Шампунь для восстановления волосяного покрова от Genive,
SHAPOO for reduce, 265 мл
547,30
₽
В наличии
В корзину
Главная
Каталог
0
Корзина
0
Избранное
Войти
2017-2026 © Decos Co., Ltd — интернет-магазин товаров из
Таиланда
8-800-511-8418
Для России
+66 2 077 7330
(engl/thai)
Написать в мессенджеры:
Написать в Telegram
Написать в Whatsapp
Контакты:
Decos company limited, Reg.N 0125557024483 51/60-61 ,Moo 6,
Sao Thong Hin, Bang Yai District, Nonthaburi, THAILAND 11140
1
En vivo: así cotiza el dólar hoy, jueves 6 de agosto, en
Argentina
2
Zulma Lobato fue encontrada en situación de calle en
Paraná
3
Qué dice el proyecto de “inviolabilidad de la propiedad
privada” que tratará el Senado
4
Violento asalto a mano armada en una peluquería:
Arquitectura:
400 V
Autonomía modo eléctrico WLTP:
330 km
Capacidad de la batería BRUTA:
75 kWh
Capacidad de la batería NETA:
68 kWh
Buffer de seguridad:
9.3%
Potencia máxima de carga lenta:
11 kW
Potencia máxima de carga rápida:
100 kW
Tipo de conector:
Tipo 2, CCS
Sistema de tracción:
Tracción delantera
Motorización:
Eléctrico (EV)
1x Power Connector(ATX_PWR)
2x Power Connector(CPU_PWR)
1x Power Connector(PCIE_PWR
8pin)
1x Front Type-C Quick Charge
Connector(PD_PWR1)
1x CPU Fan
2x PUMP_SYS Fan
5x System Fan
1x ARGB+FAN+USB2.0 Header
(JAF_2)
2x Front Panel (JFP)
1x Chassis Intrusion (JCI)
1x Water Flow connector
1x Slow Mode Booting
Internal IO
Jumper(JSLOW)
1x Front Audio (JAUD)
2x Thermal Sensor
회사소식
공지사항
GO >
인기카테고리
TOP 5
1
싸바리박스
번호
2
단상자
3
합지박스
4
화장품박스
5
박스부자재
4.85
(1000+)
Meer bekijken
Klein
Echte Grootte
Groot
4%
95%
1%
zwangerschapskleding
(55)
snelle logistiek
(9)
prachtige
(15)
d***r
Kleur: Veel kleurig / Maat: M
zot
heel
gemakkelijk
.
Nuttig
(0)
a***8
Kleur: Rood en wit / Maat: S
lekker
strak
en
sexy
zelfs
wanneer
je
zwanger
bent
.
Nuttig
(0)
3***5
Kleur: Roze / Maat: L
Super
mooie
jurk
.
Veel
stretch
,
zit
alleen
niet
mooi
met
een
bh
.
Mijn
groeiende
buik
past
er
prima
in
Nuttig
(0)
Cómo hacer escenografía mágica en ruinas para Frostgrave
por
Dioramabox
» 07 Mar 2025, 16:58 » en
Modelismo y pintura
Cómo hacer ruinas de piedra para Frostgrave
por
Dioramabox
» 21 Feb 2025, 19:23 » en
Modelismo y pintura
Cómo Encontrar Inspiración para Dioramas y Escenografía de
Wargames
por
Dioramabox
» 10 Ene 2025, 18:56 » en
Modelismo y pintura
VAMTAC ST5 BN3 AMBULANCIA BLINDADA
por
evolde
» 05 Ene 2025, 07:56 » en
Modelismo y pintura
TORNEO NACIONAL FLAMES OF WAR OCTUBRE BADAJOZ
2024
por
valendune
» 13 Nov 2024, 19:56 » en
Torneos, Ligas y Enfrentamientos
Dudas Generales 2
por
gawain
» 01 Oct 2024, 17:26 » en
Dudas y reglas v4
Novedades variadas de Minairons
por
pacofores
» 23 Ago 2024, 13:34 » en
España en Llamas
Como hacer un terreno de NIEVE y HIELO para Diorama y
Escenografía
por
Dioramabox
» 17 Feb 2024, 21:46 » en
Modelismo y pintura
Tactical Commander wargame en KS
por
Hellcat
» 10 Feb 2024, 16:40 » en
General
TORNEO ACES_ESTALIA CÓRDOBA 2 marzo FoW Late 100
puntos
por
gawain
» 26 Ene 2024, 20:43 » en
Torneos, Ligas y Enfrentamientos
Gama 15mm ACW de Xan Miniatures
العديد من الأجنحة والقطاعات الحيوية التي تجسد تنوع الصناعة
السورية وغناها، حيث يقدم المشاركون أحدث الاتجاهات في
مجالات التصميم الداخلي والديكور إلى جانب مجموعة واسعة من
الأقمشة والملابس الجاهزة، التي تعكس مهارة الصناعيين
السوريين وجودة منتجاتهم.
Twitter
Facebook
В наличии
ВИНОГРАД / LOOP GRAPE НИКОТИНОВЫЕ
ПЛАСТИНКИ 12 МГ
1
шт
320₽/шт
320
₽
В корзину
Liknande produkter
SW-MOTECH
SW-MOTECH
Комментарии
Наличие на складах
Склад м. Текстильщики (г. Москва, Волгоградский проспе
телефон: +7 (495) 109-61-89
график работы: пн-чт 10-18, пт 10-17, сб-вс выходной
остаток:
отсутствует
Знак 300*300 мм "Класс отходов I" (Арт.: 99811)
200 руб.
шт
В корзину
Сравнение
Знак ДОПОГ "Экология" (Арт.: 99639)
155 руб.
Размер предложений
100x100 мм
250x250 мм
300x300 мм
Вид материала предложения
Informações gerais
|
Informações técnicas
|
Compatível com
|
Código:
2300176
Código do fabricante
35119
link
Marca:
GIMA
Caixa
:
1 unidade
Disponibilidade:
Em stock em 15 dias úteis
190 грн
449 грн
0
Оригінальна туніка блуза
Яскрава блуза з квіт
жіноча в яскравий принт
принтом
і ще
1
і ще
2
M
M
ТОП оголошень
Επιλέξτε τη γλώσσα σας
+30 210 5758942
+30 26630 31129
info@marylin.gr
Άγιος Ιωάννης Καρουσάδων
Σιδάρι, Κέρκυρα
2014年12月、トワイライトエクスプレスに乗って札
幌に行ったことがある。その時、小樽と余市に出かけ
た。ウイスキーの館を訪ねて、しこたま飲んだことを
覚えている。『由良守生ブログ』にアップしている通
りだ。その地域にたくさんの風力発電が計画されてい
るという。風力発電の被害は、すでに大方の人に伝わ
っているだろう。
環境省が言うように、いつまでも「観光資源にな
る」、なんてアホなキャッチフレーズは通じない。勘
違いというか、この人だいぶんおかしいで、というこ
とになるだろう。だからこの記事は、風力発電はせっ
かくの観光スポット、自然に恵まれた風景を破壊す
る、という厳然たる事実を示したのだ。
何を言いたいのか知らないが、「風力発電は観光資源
- - -
**YOUR OBJECTIVE**. Copy everything from the beginning of the rows down to and including the line that contains "Написать в Telegram", word for word.

**EXERCISE SOLUTION**.
Шампунь для восстановления волосяного покрова от Genive,
SHAPOO for reduce, 265 мл
547,30
₽
В наличии
В корзину
Главная
Каталог
0
Корзина
0
Избранное
Войти
2017-2026 © Decos Co., Ltd — интернет-магазин товаров из
Таиланда
8-800-511-8418
Для России
+66 2 077 7330
(engl/thai)
Написать в мессенджеры:
Написать в Telegram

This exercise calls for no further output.